Reducing hydraulic short-circuiting in maturation ponds to maximize pathogen removal using channels and wind breaks.

This paper reports the impact of four sequential maturation pond interventions on the removal of thermotolerant "faecal" coliform bacteria at a full scale WSP system in tropical Colombia. Each intervention was designed to increase hydraulic retention time and was followed by continuous physico-chemical logging and meteorological monitoring, and simultaneous tracer studies to define hydraulic retention time, flow paths and dispersion. Inlet and outlet monitoring showed that, primarily due to hydraulic short-circuiting, the open maturation pond only achieved a 90% reduction in thermotolerant "faecal" coliforms.

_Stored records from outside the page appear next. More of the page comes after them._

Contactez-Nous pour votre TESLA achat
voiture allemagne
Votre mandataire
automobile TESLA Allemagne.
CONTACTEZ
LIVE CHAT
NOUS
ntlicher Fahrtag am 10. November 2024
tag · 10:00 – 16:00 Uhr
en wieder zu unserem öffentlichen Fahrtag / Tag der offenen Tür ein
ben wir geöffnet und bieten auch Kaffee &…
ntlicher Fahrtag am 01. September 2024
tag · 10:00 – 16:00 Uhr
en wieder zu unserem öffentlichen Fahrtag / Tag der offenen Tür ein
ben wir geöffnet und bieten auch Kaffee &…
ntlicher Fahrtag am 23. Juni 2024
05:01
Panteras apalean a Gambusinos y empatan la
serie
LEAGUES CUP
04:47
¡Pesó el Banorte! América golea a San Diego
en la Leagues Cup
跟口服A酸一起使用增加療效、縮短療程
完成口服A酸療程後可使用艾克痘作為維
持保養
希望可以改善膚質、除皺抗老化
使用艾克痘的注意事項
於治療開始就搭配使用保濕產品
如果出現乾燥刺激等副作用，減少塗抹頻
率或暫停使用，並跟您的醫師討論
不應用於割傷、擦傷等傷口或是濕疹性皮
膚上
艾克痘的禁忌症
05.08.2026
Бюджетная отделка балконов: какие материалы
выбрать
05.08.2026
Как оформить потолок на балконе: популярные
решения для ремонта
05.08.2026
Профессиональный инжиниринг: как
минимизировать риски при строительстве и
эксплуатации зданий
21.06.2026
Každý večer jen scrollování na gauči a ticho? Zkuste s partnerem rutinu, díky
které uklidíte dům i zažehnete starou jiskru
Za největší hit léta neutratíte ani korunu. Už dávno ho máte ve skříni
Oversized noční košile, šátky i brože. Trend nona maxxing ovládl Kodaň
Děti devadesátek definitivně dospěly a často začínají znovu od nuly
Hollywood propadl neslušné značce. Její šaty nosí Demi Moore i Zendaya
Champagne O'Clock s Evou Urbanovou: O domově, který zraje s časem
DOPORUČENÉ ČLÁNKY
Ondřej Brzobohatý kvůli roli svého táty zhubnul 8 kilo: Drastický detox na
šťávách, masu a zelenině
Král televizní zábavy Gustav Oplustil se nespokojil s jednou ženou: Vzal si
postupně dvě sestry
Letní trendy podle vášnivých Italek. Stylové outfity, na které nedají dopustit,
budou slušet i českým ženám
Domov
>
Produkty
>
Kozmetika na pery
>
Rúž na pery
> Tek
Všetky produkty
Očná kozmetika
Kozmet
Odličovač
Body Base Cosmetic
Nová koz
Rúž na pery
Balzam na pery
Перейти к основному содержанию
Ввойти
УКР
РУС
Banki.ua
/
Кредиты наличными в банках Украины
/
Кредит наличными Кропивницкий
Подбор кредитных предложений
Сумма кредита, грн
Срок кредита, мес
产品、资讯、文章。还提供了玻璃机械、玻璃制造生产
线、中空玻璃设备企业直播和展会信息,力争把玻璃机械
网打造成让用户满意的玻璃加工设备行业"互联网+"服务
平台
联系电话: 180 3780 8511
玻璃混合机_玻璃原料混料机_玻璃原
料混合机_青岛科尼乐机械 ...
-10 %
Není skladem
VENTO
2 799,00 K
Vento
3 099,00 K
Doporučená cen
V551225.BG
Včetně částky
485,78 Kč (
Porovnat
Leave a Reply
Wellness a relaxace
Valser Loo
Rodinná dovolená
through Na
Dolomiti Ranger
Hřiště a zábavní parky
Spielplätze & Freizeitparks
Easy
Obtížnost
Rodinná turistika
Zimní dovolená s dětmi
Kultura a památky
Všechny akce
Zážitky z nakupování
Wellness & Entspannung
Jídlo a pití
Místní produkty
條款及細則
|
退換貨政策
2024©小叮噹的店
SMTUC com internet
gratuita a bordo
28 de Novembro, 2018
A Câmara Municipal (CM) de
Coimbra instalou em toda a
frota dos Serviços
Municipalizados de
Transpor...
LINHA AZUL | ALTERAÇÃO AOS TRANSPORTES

By contrast, an in-pond batch decay rate study for thermotolerant faecal coliforms showed that a 1 log (90%) reduction was achieved every 24 hours for 4 days at 26 degrees C, so that the maximum theoretical efficiency would be a 2.6 log reduction (99.7%) if hydraulic efficiency was perfect for plug flow. The second intervention was the conversion of the maturation pond to a parallel series of three open channels to attempt to control short-circuiting and convert to plug flow. The channels raised performance to 96%. The introduction of top baffles, at the end of the first and second channels, to attempt to further reduce the effect of surface and sub-surface flow on short-circuiting, actually reduced performance to 92.64%, and were removed. The final intervention, a 2.1 m high wind break around the maturation channels raised efficiency to 98.13%; this performance is almost a half log (0.47) greater than the efficiency (95.1%) predicted from Marais' equation for a completely mixed reactor, and 0.77 log greater than recorded in the open pond. The results have fundamental implications for improving WSP efficiency, for meeting re-use guidelines, for savings in land area and improvement of design of WSPs; they also highlight short-comings in the indiscriminate use of the Marais design equation for faecal coliform removal.